(Items from a data source)
Segment Open

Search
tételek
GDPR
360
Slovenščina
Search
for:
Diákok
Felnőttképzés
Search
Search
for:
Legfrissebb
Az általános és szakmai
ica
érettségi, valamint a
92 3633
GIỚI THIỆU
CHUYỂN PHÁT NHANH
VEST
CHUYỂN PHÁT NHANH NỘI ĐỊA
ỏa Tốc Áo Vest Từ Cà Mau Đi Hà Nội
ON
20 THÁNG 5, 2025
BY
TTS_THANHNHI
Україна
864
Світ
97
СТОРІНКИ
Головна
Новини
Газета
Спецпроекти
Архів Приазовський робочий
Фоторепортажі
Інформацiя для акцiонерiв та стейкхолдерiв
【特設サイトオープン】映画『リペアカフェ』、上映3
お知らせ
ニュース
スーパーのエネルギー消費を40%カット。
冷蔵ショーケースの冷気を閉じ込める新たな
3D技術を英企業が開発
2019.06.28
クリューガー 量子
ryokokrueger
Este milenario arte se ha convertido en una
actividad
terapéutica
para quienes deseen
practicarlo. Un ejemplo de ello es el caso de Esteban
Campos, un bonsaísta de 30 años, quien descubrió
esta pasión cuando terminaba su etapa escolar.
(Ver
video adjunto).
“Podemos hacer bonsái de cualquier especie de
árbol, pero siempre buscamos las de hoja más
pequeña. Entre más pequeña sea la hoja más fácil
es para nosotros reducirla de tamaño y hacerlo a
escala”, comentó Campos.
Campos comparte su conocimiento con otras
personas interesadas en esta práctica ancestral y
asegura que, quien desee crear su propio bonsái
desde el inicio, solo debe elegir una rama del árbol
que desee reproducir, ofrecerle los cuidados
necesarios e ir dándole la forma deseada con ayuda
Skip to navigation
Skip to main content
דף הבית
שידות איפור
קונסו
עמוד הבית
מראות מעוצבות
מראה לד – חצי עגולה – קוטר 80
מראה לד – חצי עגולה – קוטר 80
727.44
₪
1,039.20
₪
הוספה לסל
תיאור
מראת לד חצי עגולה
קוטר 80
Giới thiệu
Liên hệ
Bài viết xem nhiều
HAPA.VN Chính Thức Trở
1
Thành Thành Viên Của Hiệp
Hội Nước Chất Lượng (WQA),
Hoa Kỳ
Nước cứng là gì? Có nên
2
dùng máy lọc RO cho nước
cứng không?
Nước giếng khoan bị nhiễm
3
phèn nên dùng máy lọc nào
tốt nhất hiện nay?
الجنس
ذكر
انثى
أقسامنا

Segment Closed

- [Problem] Once more, write out the records above, exactly as they stand.

- [Solution for this exercise]
Search
tételek
GDPR
360
Slovenščina
Search
for:
Diákok
Felnőttképzés
Search
Search
for:
Legfrissebb
Az általános és szakmai
ica
érettségi, valamint a
92 3633
GIỚI THIỆU
CHUYỂN PHÁT NHANH
VEST
CHUYỂN PHÁT NHANH NỘI ĐỊA
ỏa Tốc Áo Vest Từ Cà Mau Đi Hà Nội
ON
20 THÁNG 5, 2025
BY
TTS_THANHNHI
Україна
864
Світ
97
СТОРІНКИ
Головна
Новини
Газета
Спецпроекти
Архів Приазовський робочий
Фоторепортажі
Інформацiя для акцiонерiв та стейкхолдерiв
【特設サイトオープン】映画『リペアカフェ』、上映3
お知らせ
ニュース
スーパーのエネルギー消費を40%カット。
冷蔵ショーケースの冷気を閉じ込める新たな
3D技術を英企業が開発
2019.06.28
クリューガー 量子
ryokokrueger
Este milenario arte se ha convertido en una
actividad
terapéutica
para quienes deseen
practicarlo. Un ejemplo de ello es el caso de Esteban
Campos, un bonsaísta de 30 años, quien descubrió
esta pasión cuando terminaba su etapa escolar.
(Ver
video adjunto).
“Podemos hacer bonsái de cualquier especie de
árbol, pero siempre buscamos las de hoja más
pequeña. Entre más pequeña sea la hoja más fácil
es para nosotros reducirla de tamaño y hacerlo a
escala”, comentó Campos.
Campos comparte su conocimiento con otras
personas interesadas en esta práctica ancestral y
asegura que, quien desee crear su propio bonsái
desde el inicio, solo debe elegir una rama del árbol
que desee reproducir, ofrecerle los cuidados
necesarios e ir dándole la forma deseada con ayuda
Skip to navigation
Skip to main content
דף הבית
שידות איפור
קונסו
עמוד הבית
מראות מעוצבות
מראה לד – חצי עגולה – קוטר 80
מראה לד – חצי עגולה – קוטר 80
727.44
₪
1,039.20
₪
הוספה לסל
תיאור
מראת לד חצי עגולה
קוטר 80
Giới thiệu
Liên hệ
Bài viết xem nhiều
HAPA.VN Chính Thức Trở
1
Thành Thành Viên Của Hiệp
Hội Nước Chất Lượng (WQA),
Hoa Kỳ
Nước cứng là gì? Có nên
2
dùng máy lọc RO cho nước
cứng không?
Nước giếng khoan bị nhiễm
3
phèn nên dùng máy lọc nào
tốt nhất hiện nay?
الجنس
ذكر
انثى
أقسامنا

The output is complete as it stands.